[Electronics engineering source data]
════════

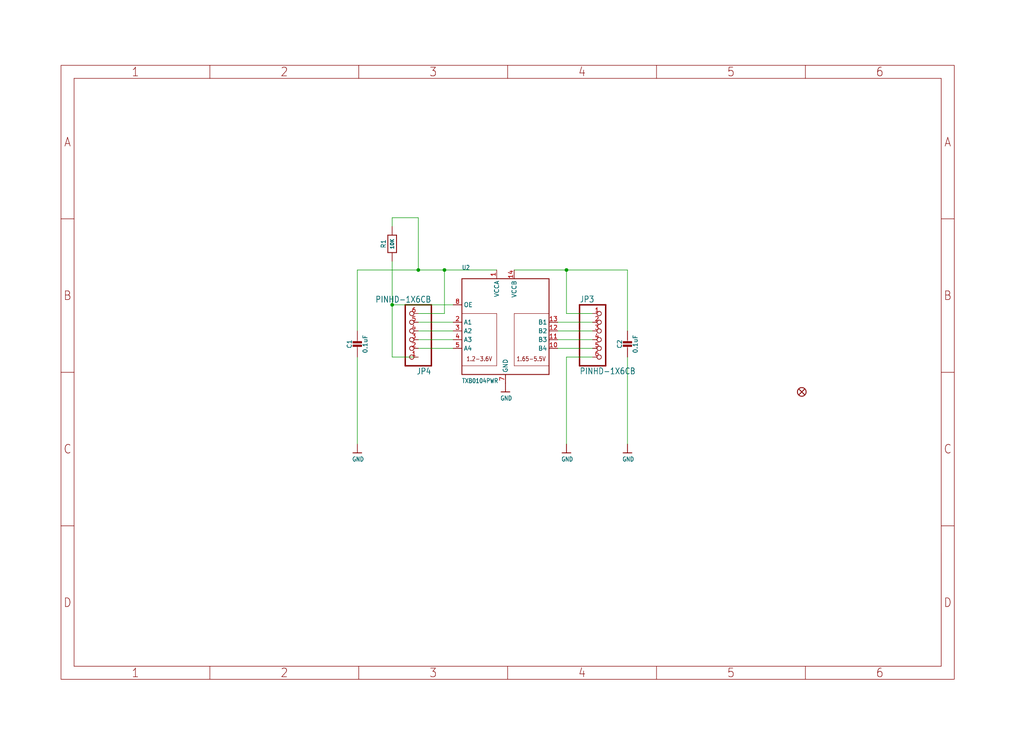
<source format=kicad_sch>
(kicad_sch (version 20211123) (generator eeschema)

  (uuid 831b47ac-78aa-4111-b87c-e6d1be8dbfd6)

  (paper "User" 298.45 217.881)

  

  (junction (at 165.1 78.74) (diameter 0) (color 0 0 0 0)
    (uuid 100fc90d-9c08-4de7-8d8a-f14747673849)
  )
  (junction (at 129.54 78.74) (diameter 0) (color 0 0 0 0)
    (uuid 14e3172c-2744-4d91-9b41-dae5e1f6c253)
  )
  (junction (at 121.92 78.74) (diameter 0) (color 0 0 0 0)
    (uuid a8ec883e-67dd-44dc-8717-a82fc3126d80)
  )
  (junction (at 114.3 88.9) (diameter 0) (color 0 0 0 0)
    (uuid d44bbaad-ac13-4ca5-a621-d5b7c380915b)
  )

  (wire (pts (xy 114.3 104.14) (xy 121.92 104.14))
    (stroke (width 0) (type default) (color 0 0 0 0))
    (uuid 01fa8cc0-2406-41aa-bd7a-38d5dee7a2ce)
  )
  (wire (pts (xy 132.08 99.06) (xy 121.92 99.06))
    (stroke (width 0) (type default) (color 0 0 0 0))
    (uuid 02658504-c7a1-4436-a10b-b262b72aa28b)
  )
  (wire (pts (xy 162.56 101.6) (xy 172.72 101.6))
    (stroke (width 0) (type default) (color 0 0 0 0))
    (uuid 04b53a80-a4d0-4ef1-8b03-21a3b2a26b5c)
  )
  (wire (pts (xy 149.86 78.74) (xy 165.1 78.74))
    (stroke (width 0) (type default) (color 0 0 0 0))
    (uuid 05651d97-5c23-43f2-9c72-fd54beeb8a0e)
  )
  (wire (pts (xy 182.88 78.74) (xy 182.88 96.52))
    (stroke (width 0) (type default) (color 0 0 0 0))
    (uuid 0e475499-6fb4-4ba0-9216-2d11a8e57e2d)
  )
  (wire (pts (xy 165.1 78.74) (xy 165.1 91.44))
    (stroke (width 0) (type default) (color 0 0 0 0))
    (uuid 15ed7456-aab7-40a2-81b2-86db20068a94)
  )
  (wire (pts (xy 165.1 104.14) (xy 165.1 129.54))
    (stroke (width 0) (type default) (color 0 0 0 0))
    (uuid 16497f76-f6e7-47bd-820a-904898d6f81a)
  )
  (wire (pts (xy 121.92 63.5) (xy 121.92 78.74))
    (stroke (width 0) (type default) (color 0 0 0 0))
    (uuid 1aa2011e-0131-4a9d-8454-9cb78cd69cf7)
  )
  (wire (pts (xy 165.1 78.74) (xy 182.88 78.74))
    (stroke (width 0) (type default) (color 0 0 0 0))
    (uuid 1e71740e-69f5-404b-9afa-a463582fa3f3)
  )
  (wire (pts (xy 144.78 78.74) (xy 129.54 78.74))
    (stroke (width 0) (type default) (color 0 0 0 0))
    (uuid 4ac95075-bb3b-4a98-a5c8-be1d9149e285)
  )
  (wire (pts (xy 114.3 76.2) (xy 114.3 88.9))
    (stroke (width 0) (type default) (color 0 0 0 0))
    (uuid 4eea1094-777e-429f-a02d-9a9a9aa78871)
  )
  (wire (pts (xy 132.08 101.6) (xy 121.92 101.6))
    (stroke (width 0) (type default) (color 0 0 0 0))
    (uuid 4fc7a5d2-0b51-4123-a9f4-75962c14b537)
  )
  (wire (pts (xy 162.56 93.98) (xy 172.72 93.98))
    (stroke (width 0) (type default) (color 0 0 0 0))
    (uuid 511f898c-c0bc-4283-a1f8-e0a25775ea7c)
  )
  (wire (pts (xy 121.92 78.74) (xy 104.14 78.74))
    (stroke (width 0) (type default) (color 0 0 0 0))
    (uuid 51bfb907-0b79-422c-9551-348a0eadbd39)
  )
  (wire (pts (xy 114.3 66.04) (xy 114.3 63.5))
    (stroke (width 0) (type default) (color 0 0 0 0))
    (uuid 59d1d43f-f04c-4429-9c45-7555e533df48)
  )
  (wire (pts (xy 132.08 88.9) (xy 114.3 88.9))
    (stroke (width 0) (type default) (color 0 0 0 0))
    (uuid 674c07c6-c560-4137-98c4-5382b58e7113)
  )
  (wire (pts (xy 129.54 78.74) (xy 121.92 78.74))
    (stroke (width 0) (type default) (color 0 0 0 0))
    (uuid 689a87b9-6c96-488a-8a4a-0243ce79e235)
  )
  (wire (pts (xy 114.3 88.9) (xy 114.3 104.14))
    (stroke (width 0) (type default) (color 0 0 0 0))
    (uuid 725888f1-cf72-433d-ae2c-11b24c176221)
  )
  (wire (pts (xy 129.54 91.44) (xy 121.92 91.44))
    (stroke (width 0) (type default) (color 0 0 0 0))
    (uuid 770125c4-3a31-49b6-a287-d86a8a22151d)
  )
  (wire (pts (xy 132.08 93.98) (xy 121.92 93.98))
    (stroke (width 0) (type default) (color 0 0 0 0))
    (uuid 7925217e-abde-43b7-91ed-4f2e7e4189e2)
  )
  (wire (pts (xy 172.72 104.14) (xy 165.1 104.14))
    (stroke (width 0) (type default) (color 0 0 0 0))
    (uuid 7b46c42c-3df9-4cca-b62f-872959f1e1ee)
  )
  (wire (pts (xy 104.14 104.14) (xy 104.14 129.54))
    (stroke (width 0) (type default) (color 0 0 0 0))
    (uuid 81881191-7dc3-4e1e-a7fd-17d9066f6dc0)
  )
  (wire (pts (xy 114.3 63.5) (xy 121.92 63.5))
    (stroke (width 0) (type default) (color 0 0 0 0))
    (uuid 9d883faa-3dd4-40a9-a76e-93bc1090a89d)
  )
  (wire (pts (xy 104.14 78.74) (xy 104.14 96.52))
    (stroke (width 0) (type default) (color 0 0 0 0))
    (uuid c484cb11-b7b9-4407-ba30-30b281a61db0)
  )
  (wire (pts (xy 165.1 91.44) (xy 172.72 91.44))
    (stroke (width 0) (type default) (color 0 0 0 0))
    (uuid ca1b98ce-093f-49f1-9be0-44978a716f69)
  )
  (wire (pts (xy 182.88 104.14) (xy 182.88 129.54))
    (stroke (width 0) (type default) (color 0 0 0 0))
    (uuid d0c6573a-242f-40c4-acbf-7f90b1596dcf)
  )
  (wire (pts (xy 129.54 78.74) (xy 129.54 91.44))
    (stroke (width 0) (type default) (color 0 0 0 0))
    (uuid eeb1f9b6-e1f7-43e0-b200-cca22fc5804a)
  )
  (wire (pts (xy 162.56 99.06) (xy 172.72 99.06))
    (stroke (width 0) (type default) (color 0 0 0 0))
    (uuid f54319a4-3675-4726-947d-4f496e897ba5)
  )
  (wire (pts (xy 132.08 96.52) (xy 121.92 96.52))
    (stroke (width 0) (type default) (color 0 0 0 0))
    (uuid fa112785-d493-4e15-a51c-31efb27ac076)
  )
  (wire (pts (xy 162.56 96.52) (xy 172.72 96.52))
    (stroke (width 0) (type default) (color 0 0 0 0))
    (uuid fe24793a-e377-4518-9f7f-6fead29adcb9)
  )

  (symbol (lib_id "eagleSchem-eagle-import:PINHD-1X6CB") (at 175.26 99.06 0) (unit 1)
    (in_bom yes) (on_board yes)
    (uuid 0571e8c9-24c8-4354-b0fa-5049ecee5da9)
    (property "Reference" "JP3" (id 0) (at 168.91 88.265 0)
      (effects (font (size 1.778 1.5113)) (justify left bottom))
    )
    (property "Value" "" (id 1) (at 168.91 109.22 0)
      (effects (font (size 1.778 1.5113)) (justify left bottom))
    )
    (property "Footprint" "" (id 2) (at 175.26 99.06 0)
      (effects (font (size 1.27 1.27)) hide)
    )
    (property "Datasheet" "" (id 3) (at 175.26 99.06 0)
      (effects (font (size 1.27 1.27)) hide)
    )
    (pin "1" (uuid b96fee42-9826-4192-bbfd-2635e551ed96))
    (pin "2" (uuid e8e89192-db7f-4399-8053-7d74b52f5edf))
    (pin "3" (uuid 8d90e288-d4a2-4679-887d-c37741fa6e5f))
    (pin "4" (uuid d8d02790-e38f-43ff-ae62-525b45cafc45))
    (pin "5" (uuid 77218bc6-6abd-47b3-978d-5686057dc290))
    (pin "6" (uuid 690f9232-8229-4cdf-8262-7dfd170a5216))
  )

  (symbol (lib_id "eagleSchem-eagle-import:CAP_CERAMIC0805-NOOUTLINE") (at 104.14 101.6 0) (unit 1)
    (in_bom yes) (on_board yes)
    (uuid 4f08eb52-3da6-4e01-8351-27abd128a9b0)
    (property "Reference" "C1" (id 0) (at 101.85 100.35 90))
    (property "Value" "" (id 1) (at 106.44 100.35 90))
    (property "Footprint" "" (id 2) (at 104.14 101.6 0)
      (effects (font (size 1.27 1.27)) hide)
    )
    (property "Datasheet" "" (id 3) (at 104.14 101.6 0)
      (effects (font (size 1.27 1.27)) hide)
    )
    (pin "1" (uuid 880ebf8d-4700-42a8-8574-f9bb95705a5d))
    (pin "2" (uuid 7ba63057-a275-4470-8b6c-d53c3a9f76db))
  )

  (symbol (lib_id "eagleSchem-eagle-import:CAP_CERAMIC0805-NOOUTLINE") (at 182.88 101.6 0) (unit 1)
    (in_bom yes) (on_board yes)
    (uuid 560788ec-5917-4a28-9ebe-457da6ff34ec)
    (property "Reference" "C2" (id 0) (at 180.59 100.35 90))
    (property "Value" "" (id 1) (at 185.18 100.35 90))
    (property "Footprint" "" (id 2) (at 182.88 101.6 0)
      (effects (font (size 1.27 1.27)) hide)
    )
    (property "Datasheet" "" (id 3) (at 182.88 101.6 0)
      (effects (font (size 1.27 1.27)) hide)
    )
    (pin "1" (uuid c020a41a-0a81-4912-b358-e02faeb3c234))
    (pin "2" (uuid 3c751983-fd66-4012-a396-0b0379d530a1))
  )

  (symbol (lib_id "eagleSchem-eagle-import:FRAME_A4") (at 17.78 198.12 0) (unit 1)
    (in_bom yes) (on_board yes)
    (uuid 74f2729d-a547-4f6d-bd3e-8dabf5df30cc)
    (property "Reference" "#FRAME1" (id 0) (at 17.78 198.12 0)
      (effects (font (size 1.27 1.27)) hide)
    )
    (property "Value" "" (id 1) (at 17.78 198.12 0)
      (effects (font (size 1.27 1.27)) hide)
    )
    (property "Footprint" "" (id 2) (at 17.78 198.12 0)
      (effects (font (size 1.27 1.27)) hide)
    )
    (property "Datasheet" "" (id 3) (at 17.78 198.12 0)
      (effects (font (size 1.27 1.27)) hide)
    )
  )

  (symbol (lib_id "eagleSchem-eagle-import:RESISTOR0805_NOOUTLINE") (at 114.3 71.12 90) (unit 1)
    (in_bom yes) (on_board yes)
    (uuid 7e0cbe47-0eee-4a87-a085-cb1fbf967f9b)
    (property "Reference" "R1" (id 0) (at 111.76 71.12 0))
    (property "Value" "" (id 1) (at 114.3 71.12 0)
      (effects (font (size 1.016 1.016) bold))
    )
    (property "Footprint" "" (id 2) (at 114.3 71.12 0)
      (effects (font (size 1.27 1.27)) hide)
    )
    (property "Datasheet" "" (id 3) (at 114.3 71.12 0)
      (effects (font (size 1.27 1.27)) hide)
    )
    (pin "1" (uuid 235867d4-4e00-4fe3-868b-3f677e2fac1e))
    (pin "2" (uuid 400b184d-fb8f-4b9b-a220-5f4b3d2ad456))
  )

  (symbol (lib_id "eagleSchem-eagle-import:PINHD-1X6CB") (at 119.38 96.52 180) (unit 1)
    (in_bom yes) (on_board yes)
    (uuid a1ecf355-e8e6-455c-9329-42d97a16b818)
    (property "Reference" "JP4" (id 0) (at 125.73 107.315 0)
      (effects (font (size 1.778 1.5113)) (justify left bottom))
    )
    (property "Value" "" (id 1) (at 125.73 86.36 0)
      (effects (font (size 1.778 1.5113)) (justify left bottom))
    )
    (property "Footprint" "" (id 2) (at 119.38 96.52 0)
      (effects (font (size 1.27 1.27)) hide)
    )
    (property "Datasheet" "" (id 3) (at 119.38 96.52 0)
      (effects (font (size 1.27 1.27)) hide)
    )
    (pin "1" (uuid b600f6bc-cf6c-4b5d-883d-4a3daaa8451a))
    (pin "2" (uuid 962c5211-5ed6-4b84-95c2-fdd7959fed34))
    (pin "3" (uuid f8d378c7-988e-4f73-b8f1-e7a59fb01372))
    (pin "4" (uuid 7592f1d4-ca6c-40cd-ad3f-a8b68470aee4))
    (pin "5" (uuid 060d0c87-f631-41e2-b3c2-f3fc6d7ecab0))
    (pin "6" (uuid 468234a0-caf8-4369-be51-93035aa82a78))
  )

  (symbol (lib_id "eagleSchem-eagle-import:GND") (at 165.1 132.08 0) (unit 1)
    (in_bom yes) (on_board yes)
    (uuid a4283915-17a3-40be-88b7-051bf08358cb)
    (property "Reference" "#U$1" (id 0) (at 165.1 132.08 0)
      (effects (font (size 1.27 1.27)) hide)
    )
    (property "Value" "" (id 1) (at 163.576 134.62 0)
      (effects (font (size 1.27 1.0795)) (justify left bottom))
    )
    (property "Footprint" "" (id 2) (at 165.1 132.08 0)
      (effects (font (size 1.27 1.27)) hide)
    )
    (property "Datasheet" "" (id 3) (at 165.1 132.08 0)
      (effects (font (size 1.27 1.27)) hide)
    )
    (pin "1" (uuid 4322e872-e96a-4038-8c31-86e9af62f13c))
  )

  (symbol (lib_id "eagleSchem-eagle-import:GND") (at 104.14 132.08 0) (unit 1)
    (in_bom yes) (on_board yes)
    (uuid c24194ef-fb03-4138-bf60-57ccbffc8321)
    (property "Reference" "#U$2" (id 0) (at 104.14 132.08 0)
      (effects (font (size 1.27 1.27)) hide)
    )
    (property "Value" "" (id 1) (at 102.616 134.62 0)
      (effects (font (size 1.27 1.0795)) (justify left bottom))
    )
    (property "Footprint" "" (id 2) (at 104.14 132.08 0)
      (effects (font (size 1.27 1.27)) hide)
    )
    (property "Datasheet" "" (id 3) (at 104.14 132.08 0)
      (effects (font (size 1.27 1.27)) hide)
    )
    (pin "1" (uuid 15c89d0d-21b4-427b-850b-e0179bc17751))
  )

  (symbol (lib_id "eagleSchem-eagle-import:GND") (at 147.32 114.3 0) (unit 1)
    (in_bom yes) (on_board yes)
    (uuid c425f56d-6f19-4170-bff2-93c6adb91a38)
    (property "Reference" "#U$6" (id 0) (at 147.32 114.3 0)
      (effects (font (size 1.27 1.27)) hide)
    )
    (property "Value" "" (id 1) (at 145.796 116.84 0)
      (effects (font (size 1.27 1.0795)) (justify left bottom))
    )
    (property "Footprint" "" (id 2) (at 147.32 114.3 0)
      (effects (font (size 1.27 1.27)) hide)
    )
    (property "Datasheet" "" (id 3) (at 147.32 114.3 0)
      (effects (font (size 1.27 1.27)) hide)
    )
    (pin "1" (uuid 09f7d487-a4ad-429e-93a2-5174e96c4743))
  )

  (symbol (lib_id "eagleSchem-eagle-import:TXB0104PWR") (at 147.32 96.52 0) (unit 1)
    (in_bom yes) (on_board yes)
    (uuid d3577f64-42f8-4ef5-ab69-df68357a2692)
    (property "Reference" "U2" (id 0) (at 134.62 78.74 0)
      (effects (font (size 1.27 1.0795)) (justify left bottom))
    )
    (property "Value" "" (id 1) (at 134.62 111.76 0)
      (effects (font (size 1.27 1.0795)) (justify left bottom))
    )
    (property "Footprint" "" (id 2) (at 147.32 96.52 0)
      (effects (font (size 1.27 1.27)) hide)
    )
    (property "Datasheet" "" (id 3) (at 147.32 96.52 0)
      (effects (font (size 1.27 1.27)) hide)
    )
    (pin "1" (uuid 0891e046-c728-4e41-838d-95b1161b1ee2))
    (pin "10" (uuid 47bf881c-c0cb-474d-91cf-5def5536c11f))
    (pin "11" (uuid ff6567b7-843b-4fdf-95f9-e79ffb2d484d))
    (pin "12" (uuid cac746f9-2029-4d5f-bebe-e80a986c6b75))
    (pin "13" (uuid 727208bf-2b13-4664-9a2b-cf46e38d8d02))
    (pin "14" (uuid 6fe1872b-73d8-48b2-99cf-3823e9000218))
    (pin "2" (uuid 0869689f-4926-4e30-9ce3-b26e475b71c5))
    (pin "3" (uuid f49f8452-d43d-49de-a406-eef56a528603))
    (pin "4" (uuid 9c6772b0-65ba-4a4f-a8c1-4bf897060360))
    (pin "5" (uuid 726be4e4-9fb8-40fb-884b-c078d468a5e2))
    (pin "7" (uuid 664a780e-1c31-4fd6-b32a-e0e28ee68a5e))
    (pin "8" (uuid d6422d95-6af7-4553-89fd-c09ca7071708))
  )

  (symbol (lib_id "eagleSchem-eagle-import:FIDUCIAL_1MM") (at 233.68 114.3 0) (unit 1)
    (in_bom yes) (on_board yes)
    (uuid f0b4809f-9282-4b53-a455-9c2cb26d8f81)
    (property "Reference" "U$5" (id 0) (at 233.68 114.3 0)
      (effects (font (size 1.27 1.27)) hide)
    )
    (property "Value" "" (id 1) (at 233.68 114.3 0)
      (effects (font (size 1.27 1.27)) hide)
    )
    (property "Footprint" "" (id 2) (at 233.68 114.3 0)
      (effects (font (size 1.27 1.27)) hide)
    )
    (property "Datasheet" "" (id 3) (at 233.68 114.3 0)
      (effects (font (size 1.27 1.27)) hide)
    )
  )

  (symbol (lib_id "eagleSchem-eagle-import:GND") (at 182.88 132.08 0) (unit 1)
    (in_bom yes) (on_board yes)
    (uuid f1f23b1a-c497-4fbc-93dc-3420d627dfb6)
    (property "Reference" "#U$3" (id 0) (at 182.88 132.08 0)
      (effects (font (size 1.27 1.27)) hide)
    )
    (property "Value" "" (id 1) (at 181.356 134.62 0)
      (effects (font (size 1.27 1.0795)) (justify left bottom))
    )
    (property "Footprint" "" (id 2) (at 182.88 132.08 0)
      (effects (font (size 1.27 1.27)) hide)
    )
    (property "Datasheet" "" (id 3) (at 182.88 132.08 0)
      (effects (font (size 1.27 1.27)) hide)
    )
    (pin "1" (uuid 7b99055e-1559-4681-a97c-c7a0ef135784))
  )

  (sheet_instances
    (path "/" (page "1"))
  )

  (symbol_instances
    (path "/74f2729d-a547-4f6d-bd3e-8dabf5df30cc"
      (reference "#FRAME1") (unit 1) (value "FRAME_A4") (footprint "eagleSchem:")
    )
    (path "/a4283915-17a3-40be-88b7-051bf08358cb"
      (reference "#U$1") (unit 1) (value "GND") (footprint "eagleSchem:")
    )
    (path "/c24194ef-fb03-4138-bf60-57ccbffc8321"
      (reference "#U$2") (unit 1) (value "GND") (footprint "eagleSchem:")
    )
    (path "/f1f23b1a-c497-4fbc-93dc-3420d627dfb6"
      (reference "#U$3") (unit 1) (value "GND") (footprint "eagleSchem:")
    )
    (path "/c425f56d-6f19-4170-bff2-93c6adb91a38"
      (reference "#U$6") (unit 1) (value "GND") (footprint "eagleSchem:")
    )
    (path "/4f08eb52-3da6-4e01-8351-27abd128a9b0"
      (reference "C1") (unit 1) (value "0.1uF") (footprint "eagleSchem:0805-NO")
    )
    (path "/560788ec-5917-4a28-9ebe-457da6ff34ec"
      (reference "C2") (unit 1) (value "0.1uF") (footprint "eagleSchem:0805-NO")
    )
    (path "/0571e8c9-24c8-4354-b0fa-5049ecee5da9"
      (reference "JP3") (unit 1) (value "PINHD-1X6CB") (footprint "eagleSchem:1X06-CLEANBIG")
    )
    (path "/a1ecf355-e8e6-455c-9329-42d97a16b818"
      (reference "JP4") (unit 1) (value "PINHD-1X6CB") (footprint "eagleSchem:1X06-CLEANBIG")
    )
    (path "/7e0cbe47-0eee-4a87-a085-cb1fbf967f9b"
      (reference "R1") (unit 1) (value "10K") (footprint "eagleSchem:0805-NO")
    )
    (path "/f0b4809f-9282-4b53-a455-9c2cb26d8f81"
      (reference "U$5") (unit 1) (value "FIDUCIAL_1MM") (footprint "eagleSchem:FIDUCIAL_1MM")
    )
    (path "/d3577f64-42f8-4ef5-ab69-df68357a2692"
      (reference "U2") (unit 1) (value "TXB0104PWR") (footprint "eagleSchem:TSSOP14")
    )
  )
)

</source>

════════

- Task to carry out
Determine the number of lines in the data above that include the word "PINHD", then answer with that number alone.

- Solved problem
4